No âmbito da estratégia emocional escolhida pelo presidente americano Bill Clinton, que agora está encurralado por causa do relatório do promotor especial Kenneth Starr, sua mulher Hillary pode surgir como sua arma secreta.
Desde a confissão de 17 de agosto, Hillary, humilhada publicamente, escolheu o silêncio.
No dia seguinte à confissão de Clinton, só emitiu um comunicado melancólico no qual reafirmava que ‘‘ama seu marido’’ e que lhe ‘‘importa seu casamento’’, sem mencionar a infidelidade dele.
Mas o ambiente de cataclismo político que agora reina na Casa Branca, depois da entrega ao Congresso do explosivo relatório Starr, numerosos assessores do presidente começaram a pressionar para que Hillary se pronunciasse publicamente a favor de seu marido.
Alguns assessores entendiam que somente o perdão público de Hillary poderia, agora, ajudar os Estados Unidos a absolver o presidente.
No momento em que a conduta de Clinton foi qualificada de ‘‘imoral’’ por alguns altos dirigentes democratas, seu índice de popularidade registrou uma baixa de sete pontos em relação a agosto passado, segundo uma pesquisa feita pelo canal de televisão ABC.
Alguns experts estimam que o capital de apoio com o qual, aparentemente, conta ainda o presidente junto à opinião pública americana, pode ser derrubado por certos detalhes escabrosos sobre seu caso com Monica, contidos no relatório Starr, agora acessível pela rede Internet.

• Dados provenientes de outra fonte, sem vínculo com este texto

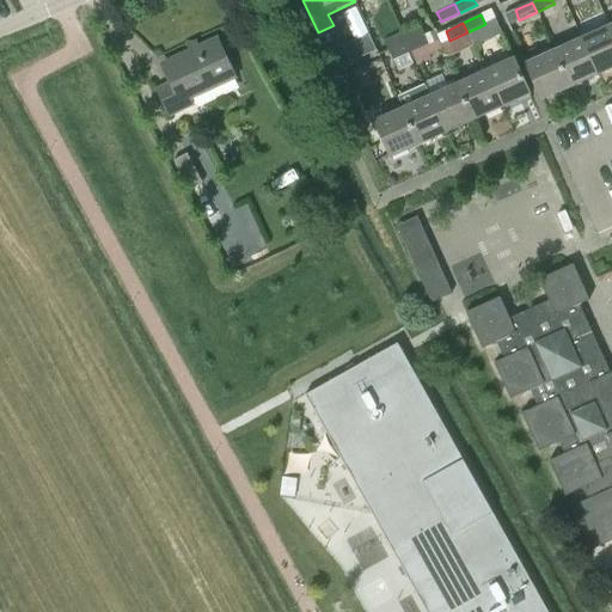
[(407,43),(424,35),(420,24),(402,32),(407,43)]
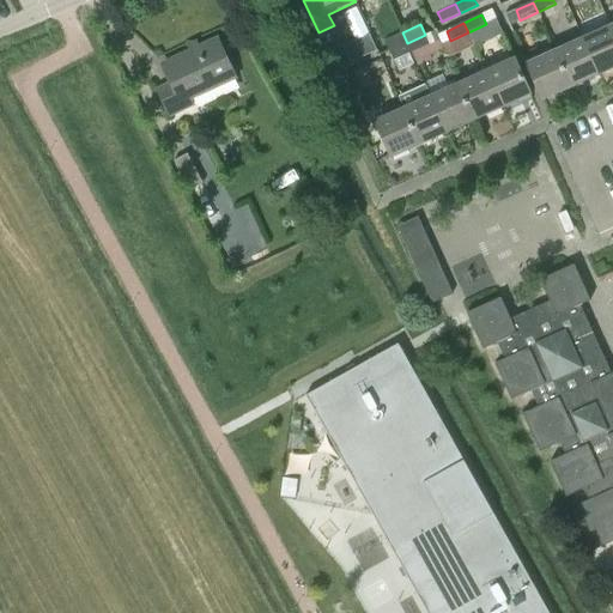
[(582,38),(599,74),(612,68),(612,32),(611,26),(582,38)]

Nos últimos dias, e numa luta desesperada por sua credibilidade, Clinton deu inúmeras manifestações de emoção e arrependimento, pedindo com uma voz rouca e grave ‘‘compreensão e perdão’’ e se declarando ‘‘decidido a recuperar a confiança de todos os americanos’’.
‘‘São os dias mais difíceis de minha vida’’, reconheceu em Orlando, Flórida.

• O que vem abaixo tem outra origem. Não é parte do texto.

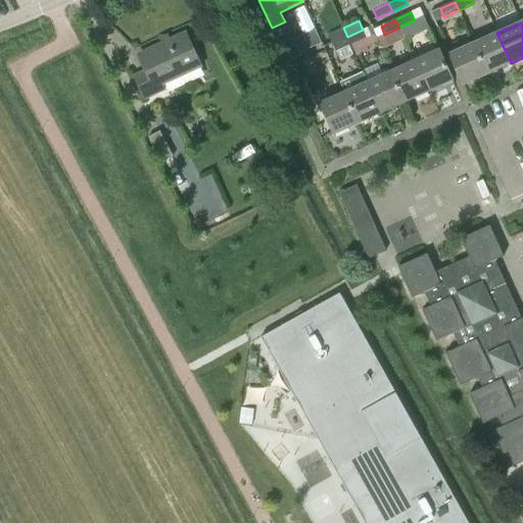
[(332,43),(347,37),(343,28),(328,35),(332,43)]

Essa estratégia emocional, que também aplicou junto aos líderes do Senado e aos membros de seu gabinete, já deu seus frutos entre os dirigentes democratas da Câmara de Representantes.
Neste contexto, a absolvição pública de Hillary, que já perdoou em outras circunstâncias privadas e públicas Bill Clinton, observada em recente pronunciamento, quando elogiou seu marido e o presidente dos Estados Unidos, teve peso maior. É verdade que os mais exigentes consideraram que o abraço que Bill e Hillary trocaram depois do discurso com que a primeira-dama apresentou o marido não foi muito caloroso. Todavia, a presença constante da esposa, nos últimos dias, ao lado do presidente, tem servido muito para melhorar a imagem de Clinton. E não faltam os que entendem que a questão é doméstica e que se a mulher perdoou o marido, os outros não têm nada a ver com isto.